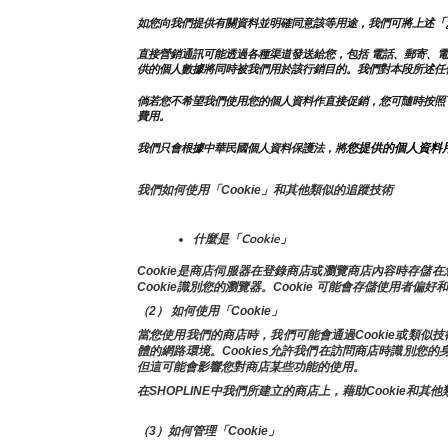
「
如您向我們提供有關資料並明確同意該等用途，我們可將上述
直接營銷通訊可能透過各種渠道發送給您，包括 電話、郵寄、
供的個人數據將同時被我們用於該行銷目的。我們對本段所述任
倘若您不希望我們使用您的個人資料作直接促銷，您可隨時按照
費用。
您提供的個人資料
我們只會根據中華民國個人資料保護法，將
我們如何使用「Cookie」和其他類似的追蹤技術
什麼是「Cookie」
Cookie是商店伺服器在登錄商店或瀏覽商店內容時存
Cookie識別您的瀏覽器。Cookie 可能會存儲使用者偏好
（2） 如何使用「Cookie」
當您使用我們的商店時，我們可能會通過Cookie或類
體的網路環境。Cookies允許我們在訪問商店時識別您
但這可能會影響您對商店某些功能的使用。
在SHOPLINE中我們所建立的商店上，藉助Cooki
（3）如何管理「Cookie」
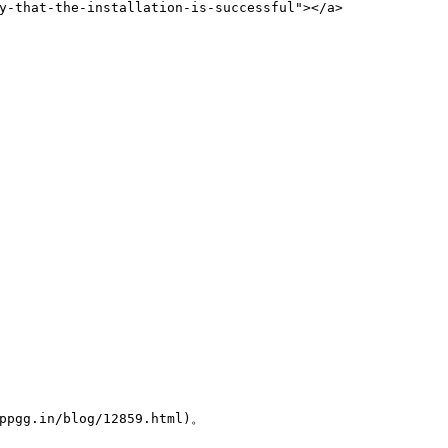
at-the-installation-is-successful"></a>

n/blog/12859.html)。
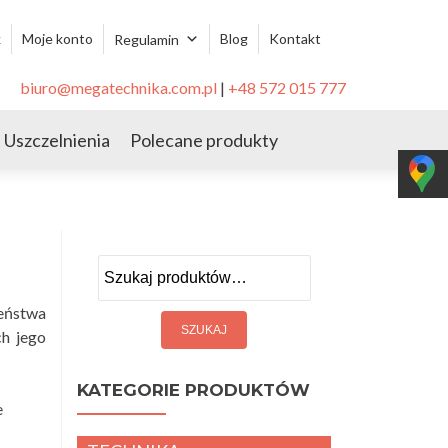
k
Moje konto
Blog
Kontakt
Regulamin
biuro@megatechnika.com.pl
|
+48 572 015 777
Uszczelnienia
Polecane produkty
Szukaj:
eństwa
ch jego
KATEGORIE PRODUKTÓW
e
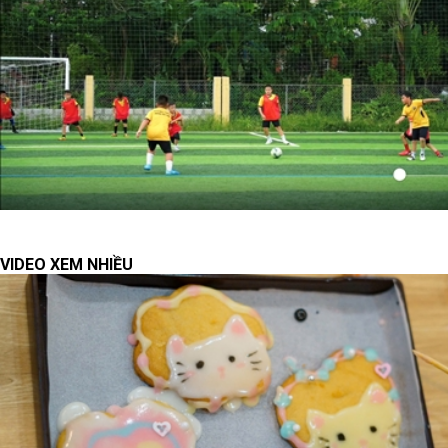
VIDEO XEM NHIỀU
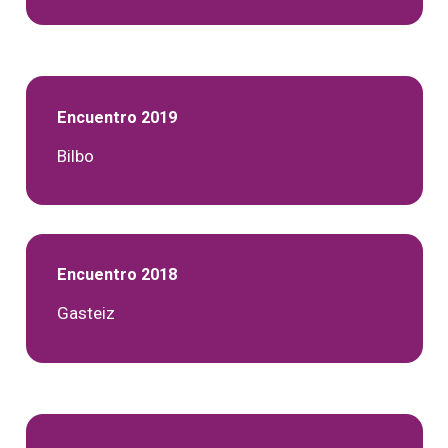
Encuentro 2019
Bilbo
Encuentro 2018
Gasteiz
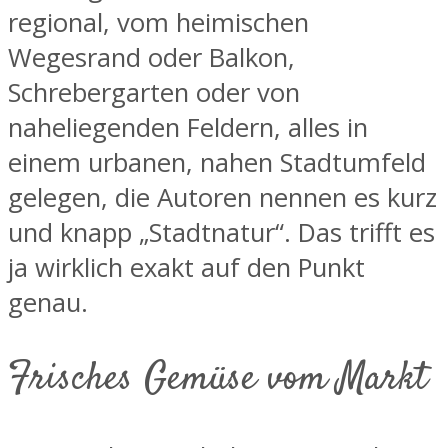
regional, vom heimischen
Wegesrand oder Balkon,
Schrebergarten oder von
naheliegenden Feldern, alles in
einem urbanen, nahen Stadtumfeld
gelegen, die Autoren nennen es kurz
und knapp „Stadtnatur“. Das trifft es
ja wirklich exakt auf den Punkt
genau.
Frisches Gemüse vom Markt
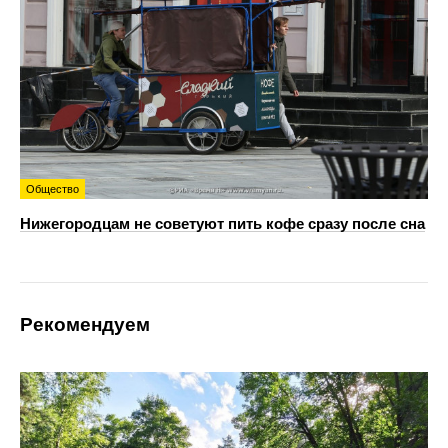
Общество
Нижегородцам не советуют пить кофе сразу после сна
Рекомендуем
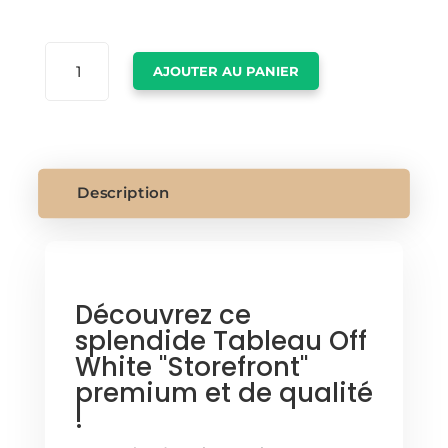
QUANTITÉ
AJOUTER AU PANIER
DE
AFFICHE
OFF
WHITE
Description
Découvrez ce
splendide Tableau Off
White "Storefront"
premium et de qualité
!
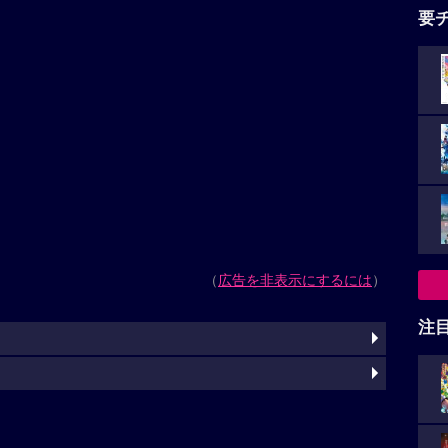
要
（
広告を非表示にするには
）
注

• **Directions for this task**
Copy the listing above verbatim, leaving out pictures.

• **Answer**
「
如您向我們提供有關資料並明確同意該等用途，我們可將上述
直接營銷通訊可能透過各種渠道發送給您，包括 電話、郵寄、
供的個人數據將同時被我們用於該行銷目的。我們對本段所述任
倘若您不希望我們使用您的個人資料作直接促銷，您可隨時按照
費用。
您提供的個人資料
我們只會根據中華民國個人資料保護法，將
我們如何使用「Cookie」和其他類似的追蹤技術
什麼是「Cookie」
Cookie是商店伺服器在登錄商店或瀏覽商店內容時存
Cookie識別您的瀏覽器。Cookie 可能會存儲使用者偏好
（2） 如何使用「Cookie」
當您使用我們的商店時，我們可能會通過Cookie或類
體的網路環境。Cookies允許我們在訪問商店時識別您
但這可能會影響您對商店某些功能的使用。
在SHOPLINE中我們所建立的商店上，藉助Cooki
（3）如何管理「Cookie」
at-the-installation-is-successful"></a>

n/blog/12859.html)。
k
Moje konto
Blog
Kontakt
Regulamin
biuro@megatechnika.com.pl
|
+48 572 015 777
Uszczelnienia
Polecane produkty
Szukaj:
eństwa
ch jego
KATEGORIE PRODUKTÓW
e
VIDEO XEM NHIỀU
Encuentro 2019
Bilbo
Encuentro 2018
Gasteiz
regional, vom heimischen
Wegesrand oder Balkon,
Schrebergarten oder von
naheliegenden Feldern, alles in
einem urbanen, nahen Stadtumfeld
gelegen, die Autoren nennen es kurz
und knapp „Stadtnatur“. Das trifft es
ja wirklich exakt auf den Punkt
genau.
Frisches Gemüse vom Markt
Общество
Нижегородцам не советуют пить кофе сразу после сна
Рекомендуем
QUANTITÉ
AJOUTER AU PANIER
DE
AFFICHE
OFF
WHITE
Description
Découvrez ce
splendide Tableau Off
White "Storefront"
premium et de qualité
!
要
（
広告を非表示にするには
）
注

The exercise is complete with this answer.